### Task description:
The entire listing that follows must be repeated exactly, pictures excluded.

───── Recorded data ─────

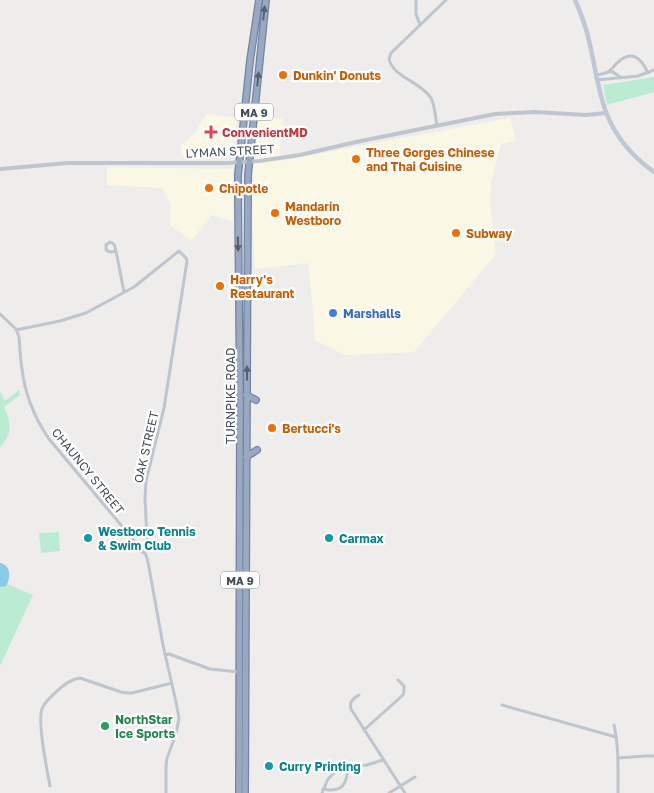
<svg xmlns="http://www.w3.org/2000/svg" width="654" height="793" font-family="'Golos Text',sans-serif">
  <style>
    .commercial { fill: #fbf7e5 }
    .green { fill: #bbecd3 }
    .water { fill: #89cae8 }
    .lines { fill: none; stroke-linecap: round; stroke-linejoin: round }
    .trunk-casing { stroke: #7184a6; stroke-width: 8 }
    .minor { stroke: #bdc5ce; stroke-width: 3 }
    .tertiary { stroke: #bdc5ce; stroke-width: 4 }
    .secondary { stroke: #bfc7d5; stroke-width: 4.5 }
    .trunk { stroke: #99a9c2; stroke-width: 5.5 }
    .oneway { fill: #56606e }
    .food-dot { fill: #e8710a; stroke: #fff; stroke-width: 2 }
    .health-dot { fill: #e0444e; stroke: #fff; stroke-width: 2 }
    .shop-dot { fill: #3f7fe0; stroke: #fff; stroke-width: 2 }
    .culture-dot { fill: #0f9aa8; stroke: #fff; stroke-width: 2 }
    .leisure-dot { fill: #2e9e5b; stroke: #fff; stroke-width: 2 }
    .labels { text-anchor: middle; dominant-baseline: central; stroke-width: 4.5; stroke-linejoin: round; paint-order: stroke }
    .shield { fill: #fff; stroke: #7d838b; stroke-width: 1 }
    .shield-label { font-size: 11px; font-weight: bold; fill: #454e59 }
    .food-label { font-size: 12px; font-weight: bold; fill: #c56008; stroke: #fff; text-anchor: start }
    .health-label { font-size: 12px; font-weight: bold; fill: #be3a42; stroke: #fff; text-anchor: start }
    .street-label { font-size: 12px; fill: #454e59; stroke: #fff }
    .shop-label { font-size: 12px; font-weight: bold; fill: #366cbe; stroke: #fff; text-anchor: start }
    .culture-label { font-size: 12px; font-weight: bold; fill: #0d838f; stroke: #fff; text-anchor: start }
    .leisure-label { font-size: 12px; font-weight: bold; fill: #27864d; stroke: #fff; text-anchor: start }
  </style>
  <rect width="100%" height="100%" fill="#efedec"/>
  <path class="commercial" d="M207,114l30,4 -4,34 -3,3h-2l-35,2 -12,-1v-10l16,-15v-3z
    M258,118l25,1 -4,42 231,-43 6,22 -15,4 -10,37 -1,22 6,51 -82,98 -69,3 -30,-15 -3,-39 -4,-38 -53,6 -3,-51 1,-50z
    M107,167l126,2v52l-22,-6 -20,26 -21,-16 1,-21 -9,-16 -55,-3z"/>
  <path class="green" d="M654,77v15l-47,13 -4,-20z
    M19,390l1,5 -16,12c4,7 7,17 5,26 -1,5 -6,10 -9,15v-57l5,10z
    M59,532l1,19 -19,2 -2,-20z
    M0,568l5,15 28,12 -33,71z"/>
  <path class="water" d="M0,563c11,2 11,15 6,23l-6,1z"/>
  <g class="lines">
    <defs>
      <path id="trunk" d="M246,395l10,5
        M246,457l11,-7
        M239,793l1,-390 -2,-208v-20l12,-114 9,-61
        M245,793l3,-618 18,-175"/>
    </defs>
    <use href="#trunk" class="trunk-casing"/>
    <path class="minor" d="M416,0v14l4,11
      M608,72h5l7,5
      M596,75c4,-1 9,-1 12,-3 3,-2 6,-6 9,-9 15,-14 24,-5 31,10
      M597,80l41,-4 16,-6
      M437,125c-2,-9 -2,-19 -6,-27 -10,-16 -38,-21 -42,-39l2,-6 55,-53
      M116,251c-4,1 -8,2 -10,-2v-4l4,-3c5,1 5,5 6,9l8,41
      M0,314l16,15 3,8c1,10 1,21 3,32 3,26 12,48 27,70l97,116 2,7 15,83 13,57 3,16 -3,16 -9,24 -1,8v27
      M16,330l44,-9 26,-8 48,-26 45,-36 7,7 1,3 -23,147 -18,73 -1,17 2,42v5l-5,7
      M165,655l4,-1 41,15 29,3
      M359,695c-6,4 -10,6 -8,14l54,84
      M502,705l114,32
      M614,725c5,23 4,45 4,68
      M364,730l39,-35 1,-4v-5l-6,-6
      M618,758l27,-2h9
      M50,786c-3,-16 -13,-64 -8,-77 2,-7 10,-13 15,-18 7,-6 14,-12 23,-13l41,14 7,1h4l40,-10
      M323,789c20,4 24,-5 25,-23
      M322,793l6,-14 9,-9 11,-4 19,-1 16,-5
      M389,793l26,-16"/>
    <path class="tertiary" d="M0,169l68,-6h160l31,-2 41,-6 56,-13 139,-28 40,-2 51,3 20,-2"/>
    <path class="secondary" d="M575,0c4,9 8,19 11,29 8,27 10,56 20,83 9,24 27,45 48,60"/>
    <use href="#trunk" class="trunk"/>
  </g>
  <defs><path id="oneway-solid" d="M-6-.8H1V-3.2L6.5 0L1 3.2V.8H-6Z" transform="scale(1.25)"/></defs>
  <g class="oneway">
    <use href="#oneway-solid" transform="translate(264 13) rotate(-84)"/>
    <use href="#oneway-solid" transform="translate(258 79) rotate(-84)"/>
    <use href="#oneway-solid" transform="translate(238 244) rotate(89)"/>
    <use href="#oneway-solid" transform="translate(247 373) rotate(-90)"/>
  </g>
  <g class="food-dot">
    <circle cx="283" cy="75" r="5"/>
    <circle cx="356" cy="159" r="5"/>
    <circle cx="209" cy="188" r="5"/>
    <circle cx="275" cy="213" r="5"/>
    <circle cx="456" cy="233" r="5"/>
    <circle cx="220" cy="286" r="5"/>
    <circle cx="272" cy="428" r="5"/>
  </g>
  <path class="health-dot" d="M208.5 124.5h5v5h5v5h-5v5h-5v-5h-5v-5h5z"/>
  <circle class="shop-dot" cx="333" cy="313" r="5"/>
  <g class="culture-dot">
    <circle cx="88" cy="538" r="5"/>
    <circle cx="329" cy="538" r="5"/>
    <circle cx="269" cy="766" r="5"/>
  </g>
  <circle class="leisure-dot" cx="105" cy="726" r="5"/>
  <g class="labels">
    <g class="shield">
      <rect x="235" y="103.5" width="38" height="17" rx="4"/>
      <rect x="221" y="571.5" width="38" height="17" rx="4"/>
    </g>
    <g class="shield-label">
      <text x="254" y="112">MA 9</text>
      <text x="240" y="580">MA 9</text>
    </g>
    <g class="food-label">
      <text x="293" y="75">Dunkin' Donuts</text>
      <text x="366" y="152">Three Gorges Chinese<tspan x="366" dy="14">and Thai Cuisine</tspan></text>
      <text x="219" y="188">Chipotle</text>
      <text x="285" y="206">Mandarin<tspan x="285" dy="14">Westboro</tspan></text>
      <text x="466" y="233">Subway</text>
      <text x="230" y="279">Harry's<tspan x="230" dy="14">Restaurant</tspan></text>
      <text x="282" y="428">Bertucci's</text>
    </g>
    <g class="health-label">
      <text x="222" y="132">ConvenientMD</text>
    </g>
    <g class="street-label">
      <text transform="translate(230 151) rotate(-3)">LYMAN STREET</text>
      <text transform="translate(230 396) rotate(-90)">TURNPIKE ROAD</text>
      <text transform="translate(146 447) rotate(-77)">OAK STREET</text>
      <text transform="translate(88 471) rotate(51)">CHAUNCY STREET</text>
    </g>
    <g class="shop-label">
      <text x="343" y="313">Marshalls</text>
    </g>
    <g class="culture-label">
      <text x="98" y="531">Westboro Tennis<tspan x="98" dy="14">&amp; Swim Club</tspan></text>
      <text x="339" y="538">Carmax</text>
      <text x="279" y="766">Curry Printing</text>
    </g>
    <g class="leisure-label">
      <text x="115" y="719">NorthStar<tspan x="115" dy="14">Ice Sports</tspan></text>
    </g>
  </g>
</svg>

─────

### Task response:
<svg xmlns="http://www.w3.org/2000/svg" width="654" height="793" font-family="'Golos Text',sans-serif">
  <style>
    .commercial { fill: #fbf7e5 }
    .green { fill: #bbecd3 }
    .water { fill: #89cae8 }
    .lines { fill: none; stroke-linecap: round; stroke-linejoin: round }
    .trunk-casing { stroke: #7184a6; stroke-width: 8 }
    .minor { stroke: #bdc5ce; stroke-width: 3 }
    .tertiary { stroke: #bdc5ce; stroke-width: 4 }
    .secondary { stroke: #bfc7d5; stroke-width: 4.5 }
    .trunk { stroke: #99a9c2; stroke-width: 5.5 }
    .oneway { fill: #56606e }
    .food-dot { fill: #e8710a; stroke: #fff; stroke-width: 2 }
    .health-dot { fill: #e0444e; stroke: #fff; stroke-width: 2 }
    .shop-dot { fill: #3f7fe0; stroke: #fff; stroke-width: 2 }
    .culture-dot { fill: #0f9aa8; stroke: #fff; stroke-width: 2 }
    .leisure-dot { fill: #2e9e5b; stroke: #fff; stroke-width: 2 }
    .labels { text-anchor: middle; dominant-baseline: central; stroke-width: 4.5; stroke-linejoin: round; paint-order: stroke }
    .shield { fill: #fff; stroke: #7d838b; stroke-width: 1 }
    .shield-label { font-size: 11px; font-weight: bold; fill: #454e59 }
    .food-label { font-size: 12px; font-weight: bold; fill: #c56008; stroke: #fff; text-anchor: start }
    .health-label { font-size: 12px; font-weight: bold; fill: #be3a42; stroke: #fff; text-anchor: start }
    .street-label { font-size: 12px; fill: #454e59; stroke: #fff }
    .shop-label { font-size: 12px; font-weight: bold; fill: #366cbe; stroke: #fff; text-anchor: start }
    .culture-label { font-size: 12px; font-weight: bold; fill: #0d838f; stroke: #fff; text-anchor: start }
    .leisure-label { font-size: 12px; font-weight: bold; fill: #27864d; stroke: #fff; text-anchor: start }
  </style>
  <rect width="100%" height="100%" fill="#efedec"/>
  <path class="commercial" d="M207,114l30,4 -4,34 -3,3h-2l-35,2 -12,-1v-10l16,-15v-3z
    M258,118l25,1 -4,42 231,-43 6,22 -15,4 -10,37 -1,22 6,51 -82,98 -69,3 -30,-15 -3,-39 -4,-38 -53,6 -3,-51 1,-50z
    M107,167l126,2v52l-22,-6 -20,26 -21,-16 1,-21 -9,-16 -55,-3z"/>
  <path class="green" d="M654,77v15l-47,13 -4,-20z
    M19,390l1,5 -16,12c4,7 7,17 5,26 -1,5 -6,10 -9,15v-57l5,10z
    M59,532l1,19 -19,2 -2,-20z
    M0,568l5,15 28,12 -33,71z"/>
  <path class="water" d="M0,563c11,2 11,15 6,23l-6,1z"/>
  <g class="lines">
    <defs>
      <path id="trunk" d="M246,395l10,5
        M246,457l11,-7
        M239,793l1,-390 -2,-208v-20l12,-114 9,-61
        M245,793l3,-618 18,-175"/>
    </defs>
    <use href="#trunk" class="trunk-casing"/>
    <path class="minor" d="M416,0v14l4,11
      M608,72h5l7,5
      M596,75c4,-1 9,-1 12,-3 3,-2 6,-6 9,-9 15,-14 24,-5 31,10
      M597,80l41,-4 16,-6
      M437,125c-2,-9 -2,-19 -6,-27 -10,-16 -38,-21 -42,-39l2,-6 55,-53
      M116,251c-4,1 -8,2 -10,-2v-4l4,-3c5,1 5,5 6,9l8,41
      M0,314l16,15 3,8c1,10 1,21 3,32 3,26 12,48 27,70l97,116 2,7 15,83 13,57 3,16 -3,16 -9,24 -1,8v27
      M16,330l44,-9 26,-8 48,-26 45,-36 7,7 1,3 -23,147 -18,73 -1,17 2,42v5l-5,7
      M165,655l4,-1 41,15 29,3
      M359,695c-6,4 -10,6 -8,14l54,84
      M502,705l114,32
      M614,725c5,23 4,45 4,68
      M364,730l39,-35 1,-4v-5l-6,-6
      M618,758l27,-2h9
      M50,786c-3,-16 -13,-64 -8,-77 2,-7 10,-13 15,-18 7,-6 14,-12 23,-13l41,14 7,1h4l40,-10
      M323,789c20,4 24,-5 25,-23
      M322,793l6,-14 9,-9 11,-4 19,-1 16,-5
      M389,793l26,-16"/>
    <path class="tertiary" d="M0,169l68,-6h160l31,-2 41,-6 56,-13 139,-28 40,-2 51,3 20,-2"/>
    <path class="secondary" d="M575,0c4,9 8,19 11,29 8,27 10,56 20,83 9,24 27,45 48,60"/>
    <use href="#trunk" class="trunk"/>
  </g>
  <defs><path id="oneway-solid" d="M-6-.8H1V-3.2L6.5 0L1 3.2V.8H-6Z" transform="scale(1.25)"/></defs>
  <g class="oneway">
    <use href="#oneway-solid" transform="translate(264 13) rotate(-84)"/>
    <use href="#oneway-solid" transform="translate(258 79) rotate(-84)"/>
    <use href="#oneway-solid" transform="translate(238 244) rotate(89)"/>
    <use href="#oneway-solid" transform="translate(247 373) rotate(-90)"/>
  </g>
  <g class="food-dot">
    <circle cx="283" cy="75" r="5"/>
    <circle cx="356" cy="159" r="5"/>
    <circle cx="209" cy="188" r="5"/>
    <circle cx="275" cy="213" r="5"/>
    <circle cx="456" cy="233" r="5"/>
    <circle cx="220" cy="286" r="5"/>
    <circle cx="272" cy="428" r="5"/>
  </g>
  <path class="health-dot" d="M208.5 124.5h5v5h5v5h-5v5h-5v-5h-5v-5h5z"/>
  <circle class="shop-dot" cx="333" cy="313" r="5"/>
  <g class="culture-dot">
    <circle cx="88" cy="538" r="5"/>
    <circle cx="329" cy="538" r="5"/>
    <circle cx="269" cy="766" r="5"/>
  </g>
  <circle class="leisure-dot" cx="105" cy="726" r="5"/>
  <g class="labels">
    <g class="shield">
      <rect x="235" y="103.5" width="38" height="17" rx="4"/>
      <rect x="221" y="571.5" width="38" height="17" rx="4"/>
    </g>
    <g class="shield-label">
      <text x="254" y="112">MA 9</text>
      <text x="240" y="580">MA 9</text>
    </g>
    <g class="food-label">
      <text x="293" y="75">Dunkin' Donuts</text>
      <text x="366" y="152">Three Gorges Chinese<tspan x="366" dy="14">and Thai Cuisine</tspan></text>
      <text x="219" y="188">Chipotle</text>
      <text x="285" y="206">Mandarin<tspan x="285" dy="14">Westboro</tspan></text>
      <text x="466" y="233">Subway</text>
      <text x="230" y="279">Harry's<tspan x="230" dy="14">Restaurant</tspan></text>
      <text x="282" y="428">Bertucci's</text>
    </g>
    <g class="health-label">
      <text x="222" y="132">ConvenientMD</text>
    </g>
    <g class="street-label">
      <text transform="translate(230 151) rotate(-3)">LYMAN STREET</text>
      <text transform="translate(230 396) rotate(-90)">TURNPIKE ROAD</text>
      <text transform="translate(146 447) rotate(-77)">OAK STREET</text>
      <text transform="translate(88 471) rotate(51)">CHAUNCY STREET</text>
    </g>
    <g class="shop-label">
      <text x="343" y="313">Marshalls</text>
    </g>
    <g class="culture-label">
      <text x="98" y="531">Westboro Tennis<tspan x="98" dy="14">&amp; Swim Club</tspan></text>
      <text x="339" y="538">Carmax</text>
      <text x="279" y="766">Curry Printing</text>
    </g>
    <g class="leisure-label">
      <text x="115" y="719">NorthStar<tspan x="115" dy="14">Ice Sports</tspan></text>
    </g>
  </g>
</svg>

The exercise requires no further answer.